Original Company Officers, 6th Missouri Cavalry Regiment
| Company | Captain | To Rank From |
|---|---|---|
| A | T. A. Switzler | 5 July 1861 |
| B | William M. Hackney | 22 December 1861 |
| C | Bacon Montgomery | 10 February 1862 |
| D | William H. Crockett | 1 September 1861 |
| E | Austin Hubbard | 30 April 1862 |
| F | Daniel D. Emmans | 16 February 1862 |
| G | Sidney A. Breese | 9 January 1862 |
| H | Francis J. Hopper | 28 December 1861 |
| I | Thomas J. Spillman | 1 March 1862 |
| K | Jacob C. DeGross | 15 February 1862 |
| L | Jesse C. Kirby | 30 September 1862 |

==Service==
The regiment was attached to District of Southwest Missouri, Department of the Missouri, to July 1862. District of Eastern Arkansas, Department of the Missouri, to December 1862. 1st Brigade, 3rd Cavalry Division, District of Eastern Arkansas, to January 1863 (6 companies). 1st Brigade, 2nd Cavalry Division, XIII Corps, Department of the Tennessee, to April 1863 (6 companies). Headquarters, XIII Corps, Army of the Tennessee, to August 1863 (6 companies). Cavalry Brigade, XIII Corps, Department of the Gulf, to November 1863 (6 companies). 3rd Brigade, Cavalry Division, Department of the Gulf, to January 1864 (7 companies). 1st Brigade, Cavalry Division, Department of the Gulf, to December 1864. District of Southern Alabama, Department of the Gulf, to February 1865. Separate Brigade, District of Baton Rouge, Louisiana, Department of the Gulf, February 1865 (7 companies). Cavalry Brigade, District of Baton Rouge, Louisiana, to July 1865. Department of Texas to September, 1865.
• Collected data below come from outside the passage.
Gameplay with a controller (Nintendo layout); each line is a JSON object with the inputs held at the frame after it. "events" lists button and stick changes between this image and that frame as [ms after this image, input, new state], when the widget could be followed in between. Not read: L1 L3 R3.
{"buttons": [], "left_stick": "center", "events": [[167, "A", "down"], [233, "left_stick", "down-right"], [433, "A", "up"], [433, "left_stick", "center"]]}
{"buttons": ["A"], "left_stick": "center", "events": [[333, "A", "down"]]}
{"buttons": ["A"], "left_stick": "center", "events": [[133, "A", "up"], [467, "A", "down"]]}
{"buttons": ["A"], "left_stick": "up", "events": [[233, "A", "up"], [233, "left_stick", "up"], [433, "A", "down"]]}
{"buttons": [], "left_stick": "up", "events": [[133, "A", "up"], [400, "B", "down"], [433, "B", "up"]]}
Companies A, D, E, and L attached to District of Southwest Missouri, Department of the Missouri, to October 1862. 2nd Brigade, 2nd Division, Army of the Frontier, Department of the Missouri, to June 1863. District of Southeast Missouri, Department of the Missouri, to October 1863. District of St. Louis, Missouri, Department of the Missouri, to September 1865.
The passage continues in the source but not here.